中央値の算出自体は、numpy.median() を使用しました。中央値の算出は自前でも十分実装できますが、探索アルゴリズムが ndarray に最適化されているためか numpy.median() が一番速かったです。
以降のベンチマークは「グループごとの開始・終了インデックスを用いたアルゴリズム」で実施しました。
import pandas as pd
import numpy as np
import numba as nb
from numba import njit
# ①pandasのみ
def pandas_median(df):
return df.groupby('category')['value'].median()
# ②pandas + numpy
def pandas_np_median(df):
return df.groupby('category')['value'].apply(lambda x: np.median([*x], axis=0))
# ③numpyのみ
def grouped_median(values, categories):
# グループ数を計算
n_groups = np.max(categories) + 1 # catetoriesは0からの連番(整数・重複あり)
# 各グループの中央値を格納
medians = np.zeros(n_groups, dtype=np.float64)
# グループの開始インデックス初期化
start = 0
# グループごとに処理
for current_group in range(n_groups):
# 現在グループの終了インデックスを取得
end = start
while end < len(categories) and categories[end] == current_group:
end += 1
# 現在グループの中央値を取得
grouped_value = values[start:end]
medians[current_group] = np.median(grouped_value)
# 次グループの開始インデックスに更新
start = end
return medians
# ④numpy + Numba
@njit("f8[:](i4[:],i8[:])", cache=True)
def grouped_median_jit(values, categories):
# グループ数を計算
n_groups = np.max(categories) + 1 # catetoriesは0からの連番(整数・重複あり)
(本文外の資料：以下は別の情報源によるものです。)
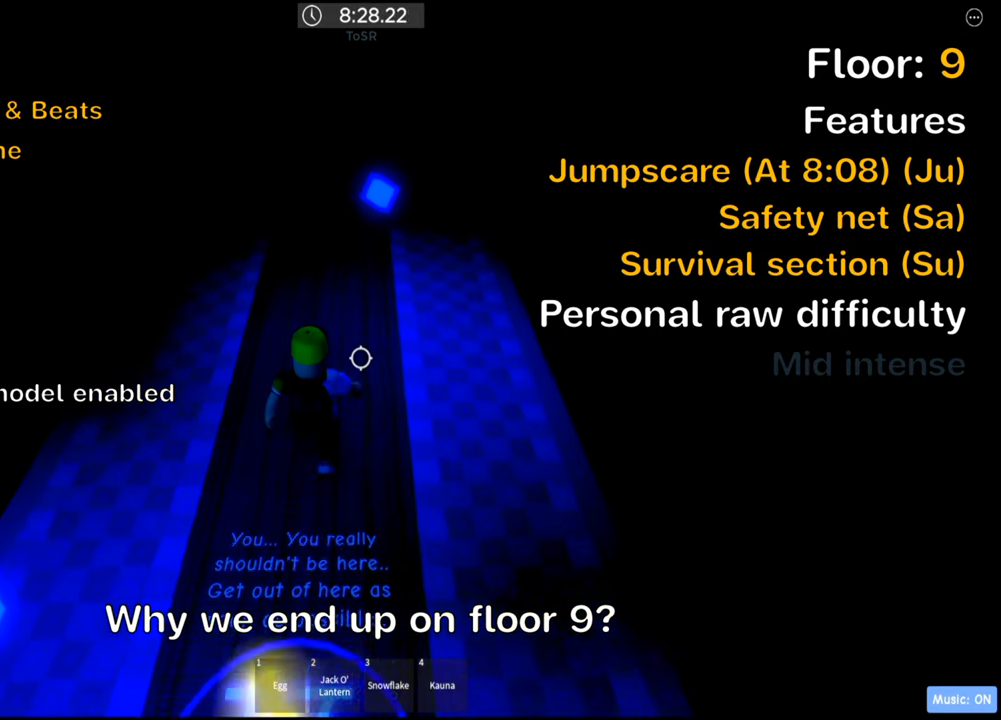
{"keys": ["w"], "events": []}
# ~以下省略~ grouped_median()に同じ
return medians
◆比較結果
10の3乗オーダーまで:④>③>①>② の順
10の3乗オーダー以降:④>①>③>≒② の順
※実際に集計を行う際は、10の3乗オーダー以上のデータを扱うことが殆どかと思います。
10の5乗オーダーまでは、明らかに ④numpy+Numba が速い
大規模データセットのときは ①pandas も悪くないが、それでも ④が速い
6. min() の比較
中央値と同様のアルゴリズムを使用します。
※③④の np.median() を np.min() に変更するだけ
import pandas as pd
import numpy as np
import numba as nb
from numba import njit
# ①pandasのみ
def pandas_min(df):
return df.groupby('category')['value'].min()
# ②pandas + numpy
def pandas_np_min(df):
return df.groupby('category')['value'].apply(lambda x: np.min([*x], axis=0))
# ③numpyのみ
def grouped_min(values, categories):
# グループの総数を計算
n_groups = np.max(categories) + 1 # catetoriesは0からの連番(整数・重複あり)
# 各グループの最小値を格納
mins = np.zeros(n_groups, dtype=np.float64)
# グループの開始インデックス初期化
start = 0
## グループごとに処理
for current_group in range(n_groups):
# 現在グループの終了インデックスを取得
end = start
while end < len(categories) and categories[end] == current_group:
end += 1
# 現在グループの最小値を取得
grouped_value = values[start:end]
mins[current_group] = np.min(grouped_value)
# 次グループの開始インデックスに更新
start = end
return mins
# ④numpy + Numba
@njit("f8[:](i4[:],i8[:])", cache=True)
def grouped_min_jit(values, categories):
# グループの総数を計算
n_groups = np.max(categories) + 1 # catetoriesは0からの連番(整数・重複あり)
# ~以下省略~ grouped_min()に同じ
return mins
◆比較結果
10の3乗オーダーまで:④>③>①>② の順
10の3乗オーダー以降:④>①>③>≒② の順
※実際に集計を行う際は、10の3乗オーダー以上のデータを扱うことが殆どかと思います。
中央値と同じ傾向でした。
ただ、最小値の方が中央値を探索するよりシンプルな線形探索になるため気持ち速い気がします。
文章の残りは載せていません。